Examine the two passages below.  One comes from an early Greek source, the other from and early Chinese source.  Both have to do with the pursuit of knowledge.  Note what seem to you to be the most important differences between them in terms of their general approaches to issues of knowing -- list at least three respects in which you find they differ, indicating both what the differences are, and also which specific phrases indicate those differences to you.  Select the three aspects that seem to you most intellectually significant.  (Don't worry if you feel you don't fully understand the passages -- the important exercise here is close reading, not analysis.)

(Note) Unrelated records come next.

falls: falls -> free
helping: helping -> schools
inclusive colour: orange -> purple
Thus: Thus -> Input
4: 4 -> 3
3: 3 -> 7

Prepare your response as a one-page double-spaced paper -- do not go beyond one page (be sure your name is on it).  Conclude the assignment by indicating which of the two passages you think comes from Greece and which comes from China.  (It does not matter at all whether you're right or wrong.)

 

1.  I shall tell you the only two paths of inquiry there are for thinking:  The one: that it is, and it is impossible for it not to be. This is the path of persuasiveness, for it accompanies objective truth.  The other: that it is not, and it necessarily must not be.  This, I point out, is a path wholly unthinkable, for neither could you know what-is-not (for that is impossible), nor could you point it out.

 

2.  Shall I teach you about knowledge?  To know when you know something, and to know when you don’t know, that’s knowledge.  Do you take me for one who studies a great deal and remembers it?  It is not so.  I link all on a single thread.  If even a bumpkin asks a question of me, I am all empty.  I simply tap at both ends of the question until I exhaust it.

 

The assignment is due at the beginning of class on Wednesday, September 14.